## Given text

============================================================

Yoko Yamato (CERC Associate Member, resident in Tokyo) and Zhang Wei (CERC Secretary and Postdoctoral Fellow) are conducting research on shadow education in Japan. This includes interviews with stakeholders in the industry, and visits to a number of jukus.
One of these jukus is called The Scientific Education Group (SEG). The company was formed in the 1980, and has established a strong reputation. Below are some observations from a visit in December 2015.
The visit to SEG and observation of the combined classes of Extended Reading cum grammar and oral communication completely changed our impressions of English classes that may be conducted in jukus. The stereotype image of English tutoring classes is of a teacher explaining the grammar of selected sentences and getting the idea of a paragraph in Japanese, with students taking notes while listening. ‘Reading’ classes often turn out to be translation classes in which no real reading is involved. Since SEG’s Extensive Reading class has Reading in its name, we had been wondering what technique the instructor would use. It was eye-opening and indeed interesting: more like individual reading time for students.

============================================================

## Recorded information

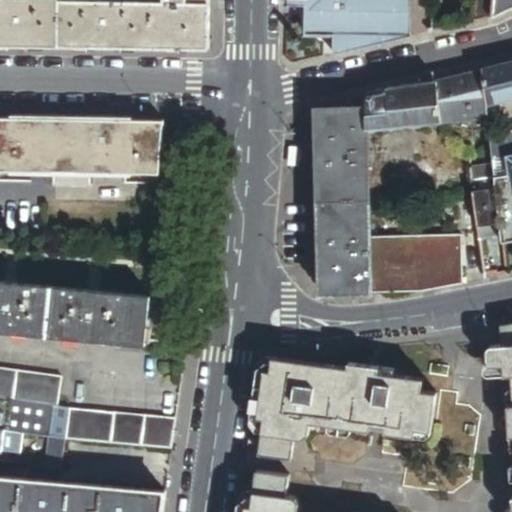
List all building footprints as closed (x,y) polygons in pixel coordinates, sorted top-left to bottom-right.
[(0,0),(0,45),(14,46),(14,0),(0,0)] [(14,0),(14,46),(60,46),(60,1),(60,0),(14,0)] [(311,10),(310,20),(325,36),(336,36),(335,57),(414,38),(413,0),(287,0),(288,9),(311,10)] [(475,0),(474,24),(496,18),(496,0),(475,0)] [(511,0),(496,0),(496,18),(511,10),(511,0)] [(211,49),(211,4),(166,3),(154,3),(60,1),(60,46),(211,49)] [(310,20),(310,36),(317,36),(325,36),(310,20)] [(511,64),(485,71),(488,103),(488,104),(511,97),(511,64)] [(488,103),(485,71),(445,81),(438,83),(442,123),(490,118),(488,104),(488,103)] [(442,123),(438,83),(398,88),(389,89),(389,94),(369,99),(369,110),(370,131),(391,129),(398,128),(442,123)] [(371,200),(370,131),(369,110),(318,111),(321,202),(371,200)] [(0,118),(0,170),(92,172),(161,174),(165,121),(128,120),(19,119),(0,118)] [(511,156),(511,132),(492,136),(495,159),(509,157),(511,156)] [(497,178),(495,166),(488,167),(470,170),(473,193),(474,193),(498,189),(497,178)] [(511,176),(497,178),(498,189),(502,223),(502,225),(503,234),(504,241),(504,244),(511,242),(511,177),(511,178),(511,176)] [(502,223),(498,189),(474,193),(479,228),(502,225),(502,223)] [(372,238),(371,200),(321,202),(323,294),(373,293),(372,238)] [(479,228),(480,238),(503,234),(502,225),(479,228)] [(504,241),(503,234),(480,238),(481,244),(504,241)] [(425,292),(464,284),(462,236),(372,238),(373,293),(425,292)] [(0,331),(146,344),(151,294),(0,282),(0,331)] [(511,511),(511,324),(503,327),(505,347),(495,349),(493,349),(491,351),(490,353),(491,369),(506,368),(511,367),(511,511)] [(260,371),(253,420),(267,422),(262,457),(295,461),(298,440),(306,442),(312,438),(314,425),(374,434),(375,428),(388,429),(387,435),(419,440),(420,433),(434,435),(439,396),(425,394),(426,382),(397,378),(398,372),(382,370),(381,370),(381,376),(351,372),(276,361),(274,373),(260,371)] [(352,366),(351,372),(381,376),(381,370),(352,366)] [(55,406),(60,406),(64,376),(0,368),(0,398),(2,399),(55,406)] [(50,437),(55,406),(2,399),(1,412),(5,413),(3,430),(7,431),(25,433),(50,437)] [(50,437),(67,439),(71,407),(60,406),(55,406),(50,437)] [(173,449),(177,418),(71,407),(67,439),(173,449)] [(7,431),(3,457),(22,460),(25,433),(7,431)] [(63,471),(67,439),(50,437),(47,469),(63,471)] [(242,506),(241,511),(301,511),(302,504),(298,498),(289,497),(292,477),(260,472),(254,508),(242,506)] [(0,477),(0,511),(163,511),(166,492),(0,477)]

============================================================

## Your tasks
A: According to the text on shadow education in Japan, when did the visit to SEG take place?
B: List the parts of the combined classes that the text on shadow education in Japan says were observed at SEG.
C: Write a continuation of the text on shadow education in Japan, starting after its last sentence.

## Exercise answers
A: December 2015

B: Extended Reading, grammar, and oral communication

C:
What distinguished the class from independent reading in a library was that the books were provided by the instructor rather than being selected by the students themselves. Further, each student was given a CD player on which they listened to the CD which accompanied the book they were reading. The teacher closely checked each student’s reading progress, and selected books for next reading. This left the teacher no time to sit and rest, but was possible in a class of 11 students. The teacher’s major role was not to deliver knowledge but to screen useful learning materials, to monitor and to guide.
‘Book whisperer’ is the term Donalyn Miller, the author of The Book Whisperer: Awakening the Inner Reader in Every Child gave to this form of instruction. The class we observed was for Grade 7, when students first start learning English at school as a ‘subject’, though some private mainstream schools may have already introduced English from primary level. Public primary schools introduce English as ‘activities in another language’, not a subject at upper grades (though the contents, timing and syllabus differ from school to school). Students in the SEG class we observed seemed to enjoy reading silently while listening to the recording of the book or reading aloud in soft voice along with the CD. At the very beginning most students were just listening quietly, but later a boy started to follow loudly. Some other students were affected, and did the same. We attended an ER class conducted by Mr. Furukawa, the founder of SEG, and he said that students were free to read books in their own manner.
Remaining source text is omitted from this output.